Real-time monitoring of load induced remodeling in tissue-engineered bone

The REMOTE project has focused on engineering a 3D in vitro bone tissue model displaying one of the bone’s most important inherent functional properties: to adapt its micro-structure to meet mechanical demands imposed by loads. It aims at incorporating both signaling between bone-forming osteoblasts and bone-resorbing osteoclasts and the assessment of the influence of spatio-temporal changes. We have investigated both into the development of a platform for controlled interventions (chemical and mechanical) for the formation of mineralized extracellular matrix (ECM) and have followed tissue development over time with quantitative longitudinal micro-computed tomography monitoring. Within the REMOTE project, we have identified various parameters that positively/negatively affect human cell behavior. The thorough characterization of these parameters enables future researchers to make (better) informed choices on their cell culturing ingredients/environments. We propose seeding bone tissue engineering scaffolds dynamically with the use of an orbital shaker because it affects not only cell attachment and distribution, but also tissue differentiation in 3D. We have further managed to provide an environment that enables osteoblasts to embed themselves in their own matrix and to further differentiate into osteocytes - which has so far not been achieved. Such model comprising the three bone-typical cell types can further advance the current 3D in vitro bone tissue engineering systems to resemble natural bone more closely. In terms of bone resorption, we have developed a protocol that promotes both morphological as well as functional differentiation of osteoclasts from human blood-derived cells in 2D. Although still preliminary, we have developed a system to longitudinally monitor in vitro tissue formation and resorption in 3D in parallel with micro-computed tomography in a co-culture system. Computationally, a multiscale framework that can the micro-fluidic (mechanical) environment within the scaffolds at low computational costs. The developed in silico models allow to simulate bone tissue growth under mechanical stimulation and will further allow to optimize mechanical loading conditions within the bioreactor and to design ideal scaffold geometries.
The REMOTE project has reached its aim to engineer thoroughly characterized 3D in vitro bone model that changes micro-structure in response to chemical input or mechanical loads. We provide both a longitudinal monitoring approach and a computational framework that supports this system. We have gone beyond of what we have proposed by showing that it is possible to further differentiate human osteoblasts into osteocytes in vitro. This is an important step as it advances our model even further to mimic a humanized 3D in vitro bone tissue model that resemble natural bone more closely. In conclusion, these results will have a societal impact in the future by applying the knowledge generated in REMOTE to address bone diseases such as osteoporosis where the bone remodeling process is out of balance.

## Available data

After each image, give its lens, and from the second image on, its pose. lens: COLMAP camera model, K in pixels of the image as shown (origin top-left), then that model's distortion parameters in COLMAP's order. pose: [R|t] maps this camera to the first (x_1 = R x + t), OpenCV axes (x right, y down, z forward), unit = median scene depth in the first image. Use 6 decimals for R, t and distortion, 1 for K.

--

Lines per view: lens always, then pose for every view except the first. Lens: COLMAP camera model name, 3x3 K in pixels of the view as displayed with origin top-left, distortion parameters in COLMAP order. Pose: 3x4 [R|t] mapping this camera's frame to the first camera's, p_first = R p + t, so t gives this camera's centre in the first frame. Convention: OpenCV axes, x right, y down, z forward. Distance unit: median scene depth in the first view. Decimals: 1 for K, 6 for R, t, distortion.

## Questions on the material
**A.** According to the REMOTE summary, why should bone tissue engineering scaffolds be seeded dynamically with an orbital shaker?
**B.** Return everything in the REMOTE summary from "The REMOTE project has reached" down to "out of balance.".
The items have no connection to the REMOTE summary.

## Expected responses
**A.** Using an orbital shaker to seed the scaffolds dynamically affects cell attachment and distribution. It also affects tissue differentiation in 3D.

**B.**
The REMOTE project has reached its aim to engineer thoroughly characterized 3D in vitro bone model that changes micro-structure in response to chemical input or mechanical loads. We provide both a longitudinal monitoring approach and a computational framework that supports this system. We have gone beyond of what we have proposed by showing that it is possible to further differentiate human osteoblasts into osteocytes in vitro. This is an important step as it advances our model even further to mimic a humanized 3D in vitro bone tissue model that resemble natural bone more closely. In conclusion, these results will have a societal impact in the future by applying the knowledge generated in REMOTE to address bone diseases such as osteoporosis where the bone remodeling process is out of balance.